Pour le reste, on retrouve dans ce volume la plupart des défauts qu’on peut reprocher aux recueils et autres actes de colloque, c’est-à-dire essentiellement une certaine hétérogénéité dans le propos comme dans l’intérêt des diverses contributions. Dix-sept auteurs pour vingt et un chapitres parfois très brefs, était-ce bien raisonnable ? Difficile de proposer ainsi un tout cohérent. A côté de textes passionnants, d’autres, en revanche, peinent à retenir l’attention et frôlent le hors-sujet.
L’article consacré à Meyerbeer évite de parler de ses opéras pour se focaliser sur la personnalité du compositeur. L’article sur Gounod expédie très vite les œuvres qui relèvent réellement du genre grand opéra pour se focaliser sur Faust et Roméo et Juliette, certes représentés sur le tard à l’Opéra de Paris, mais quel rapport avec la question ? Heureusement, d’autres contributeurs semblent davantage croire en leur sujet.

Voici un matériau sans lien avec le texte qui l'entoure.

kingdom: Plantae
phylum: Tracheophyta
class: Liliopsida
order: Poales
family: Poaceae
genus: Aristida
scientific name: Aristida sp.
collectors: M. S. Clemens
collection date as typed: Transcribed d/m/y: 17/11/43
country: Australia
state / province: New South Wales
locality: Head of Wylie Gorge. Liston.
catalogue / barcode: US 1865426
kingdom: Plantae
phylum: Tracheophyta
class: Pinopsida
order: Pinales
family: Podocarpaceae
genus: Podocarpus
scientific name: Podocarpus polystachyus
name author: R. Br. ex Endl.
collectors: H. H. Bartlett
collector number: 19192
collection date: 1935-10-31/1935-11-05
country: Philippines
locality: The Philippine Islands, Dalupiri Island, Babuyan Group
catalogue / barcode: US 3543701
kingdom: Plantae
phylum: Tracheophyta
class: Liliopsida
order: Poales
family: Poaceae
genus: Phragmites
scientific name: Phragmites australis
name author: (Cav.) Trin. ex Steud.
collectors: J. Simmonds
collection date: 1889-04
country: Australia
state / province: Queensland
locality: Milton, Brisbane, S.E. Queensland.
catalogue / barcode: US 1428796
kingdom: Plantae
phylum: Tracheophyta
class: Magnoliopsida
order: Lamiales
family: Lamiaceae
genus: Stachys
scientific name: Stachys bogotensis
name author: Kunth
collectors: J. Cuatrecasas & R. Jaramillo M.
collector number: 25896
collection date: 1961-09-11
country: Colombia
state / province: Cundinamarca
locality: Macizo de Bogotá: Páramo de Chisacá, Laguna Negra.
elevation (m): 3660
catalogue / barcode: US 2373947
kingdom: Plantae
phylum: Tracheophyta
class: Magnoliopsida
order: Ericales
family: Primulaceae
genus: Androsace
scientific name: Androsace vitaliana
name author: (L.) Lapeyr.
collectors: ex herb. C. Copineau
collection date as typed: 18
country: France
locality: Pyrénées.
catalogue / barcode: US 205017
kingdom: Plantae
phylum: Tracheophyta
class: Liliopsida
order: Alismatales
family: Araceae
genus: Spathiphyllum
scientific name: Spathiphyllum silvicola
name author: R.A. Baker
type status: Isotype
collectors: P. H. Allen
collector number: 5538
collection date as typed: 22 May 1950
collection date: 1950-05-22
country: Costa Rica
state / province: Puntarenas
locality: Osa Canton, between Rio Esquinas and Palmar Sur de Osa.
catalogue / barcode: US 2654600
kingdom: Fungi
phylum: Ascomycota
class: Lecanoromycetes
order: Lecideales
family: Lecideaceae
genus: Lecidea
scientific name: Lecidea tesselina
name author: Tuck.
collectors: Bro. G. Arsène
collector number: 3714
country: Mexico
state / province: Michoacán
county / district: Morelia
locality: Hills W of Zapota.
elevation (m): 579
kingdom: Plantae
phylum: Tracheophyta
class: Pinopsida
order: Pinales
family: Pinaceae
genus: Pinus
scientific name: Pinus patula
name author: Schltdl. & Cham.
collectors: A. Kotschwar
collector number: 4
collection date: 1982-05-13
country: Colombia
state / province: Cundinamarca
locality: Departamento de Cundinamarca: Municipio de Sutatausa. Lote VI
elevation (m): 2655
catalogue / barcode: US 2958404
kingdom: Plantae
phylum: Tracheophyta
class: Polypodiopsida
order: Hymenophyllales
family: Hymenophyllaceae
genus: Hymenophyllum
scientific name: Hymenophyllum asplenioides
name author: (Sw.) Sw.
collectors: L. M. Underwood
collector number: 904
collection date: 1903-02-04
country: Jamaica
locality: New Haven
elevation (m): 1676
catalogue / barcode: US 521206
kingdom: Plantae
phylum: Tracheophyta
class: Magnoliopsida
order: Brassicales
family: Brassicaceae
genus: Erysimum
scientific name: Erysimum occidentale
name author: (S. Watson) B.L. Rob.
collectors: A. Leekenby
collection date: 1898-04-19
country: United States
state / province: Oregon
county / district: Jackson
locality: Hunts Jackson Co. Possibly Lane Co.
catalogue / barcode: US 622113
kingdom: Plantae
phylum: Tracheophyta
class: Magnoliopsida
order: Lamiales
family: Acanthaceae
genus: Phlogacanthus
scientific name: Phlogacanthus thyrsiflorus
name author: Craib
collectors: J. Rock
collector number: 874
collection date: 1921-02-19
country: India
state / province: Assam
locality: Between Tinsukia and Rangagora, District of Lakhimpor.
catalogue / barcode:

Olivier Bara souligne les qualités musicales des livrets de Scribe, qu’il considère comme l’inventeur du tragique moderne, et n’hésite pas à parler de « révolution scribienne ». Romain Feist, également coordinateur du volume, remet les pendules à l’heure à propos des messieurs du Jockey Club, dont l’influence excessive « a surtout été dénoncée par Richard Wagner, dépité après la chute, en 1861, de la version française de son Tannhäuser ». Se penchant sur les enjeux politiques des livrets, Hervé Robert souligne que le grand opéra à la française fut pour Louis-Philippe le moyen d’exercer un soft power avant l’heure. Le franc-parler de Hugh MacDonald est assez rafraîchissant, lorsqu’il dit sans ambages que « Berlioz au fond n’est pas un compositeur d’opéra », ses deux plus grandes réussites en matière de musique vocale – Roméo et Juliette et La Damnation de Faust – n’étant pas destinées à la scène. Et pour un genre français auquel ont tant contribué un Allemand et quelques Italiens, il était très judicieux d’étudier la dimension internationale du phénomène, comme le fait Sabine Henze-Döhring. Evoquer les « perspectives contemporaines » sur le grand opéra était une bonne idée, mais l’on regrette qu’un parti pris étroit oblige Marion Mirande (qui partage avec Romain Feist la direction scientifique de l’ouvrage) à n’envisager que les productions de Bastille, quand tant d’autres spectacles montés ailleurs ont, eux, réellement revitalisé le genre ces dernières années.
Il a sans doute aussi manqué une relecture plus attentive pour éliminer quelques scories. Parler de « seize grands opéras » et en énumérer quatorze, c’est un peu étrange (page 25). Fanny Elssler, Fenella lors de la reprise de La Muette en 1837, est rebaptisée « Elsner » (page 35). Quant à écrire, à propos de La Vestale : « Comme pour Médée, dix ans plus tôt, c’est Etienne de Jouy qui en signe le livret » (page 16), c’est priver François-Benoît Hoffman de son plus beau titre de gloire, celui d’avoir écrit le texte du chef-d’œuvre de Cherubini.